• [MATERIALS PROVIDED]

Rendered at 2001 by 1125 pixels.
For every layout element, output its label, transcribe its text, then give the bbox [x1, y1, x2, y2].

...

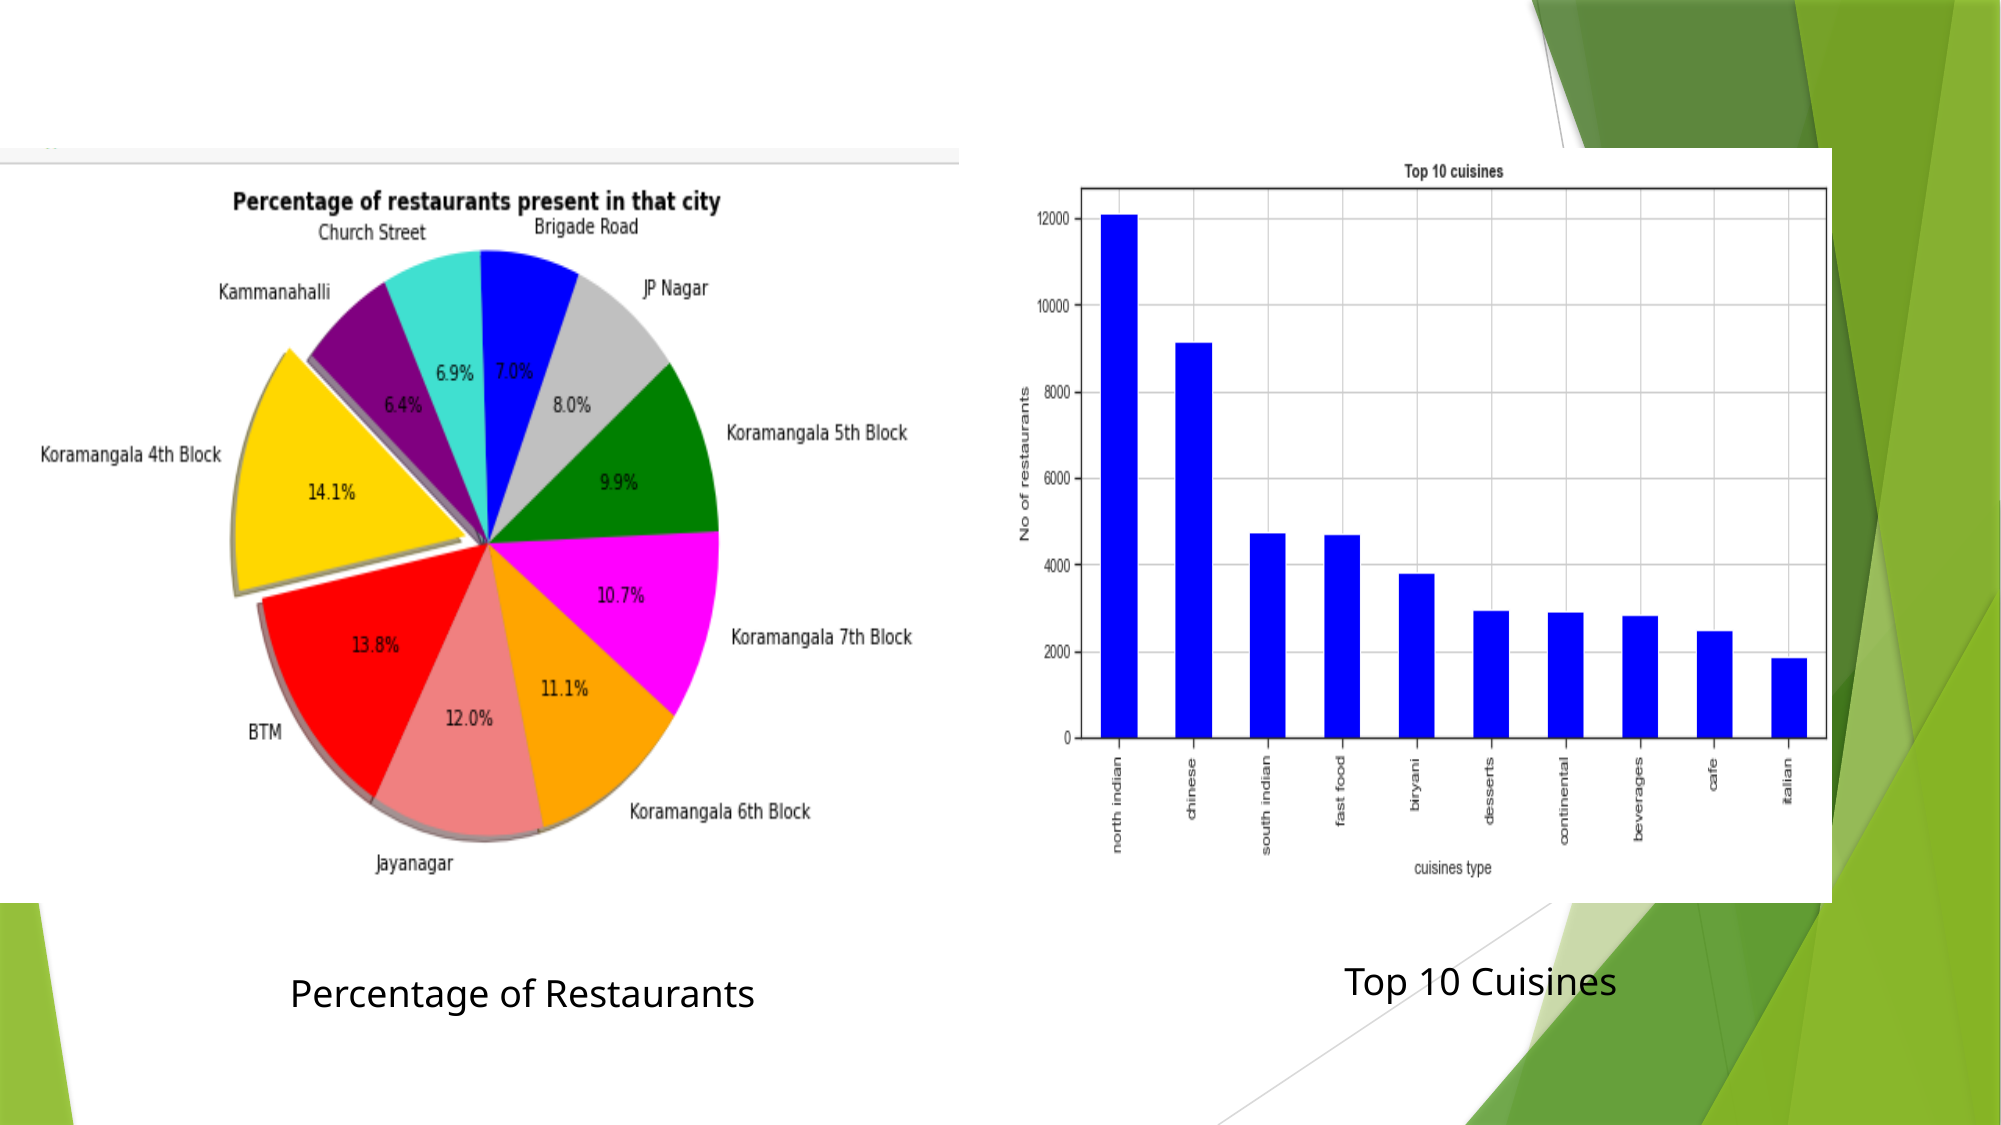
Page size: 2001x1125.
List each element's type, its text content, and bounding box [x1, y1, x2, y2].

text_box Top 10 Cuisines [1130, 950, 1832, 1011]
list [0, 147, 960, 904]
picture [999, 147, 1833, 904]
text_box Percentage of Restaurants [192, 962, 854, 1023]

• [YOUR ASSIGNMENT]
From the data above, reproduce word for word the lines running from the line with "Rendered at 2001 by 1125 pixels." to the line with "For every layout", ends included.

• [ANSWER TO THE EXERCISE]
Rendered at 2001 by 1125 pixels.
For every layout element, output its label, transcribe its text, then give the bbox [x1, y1, x2, y2].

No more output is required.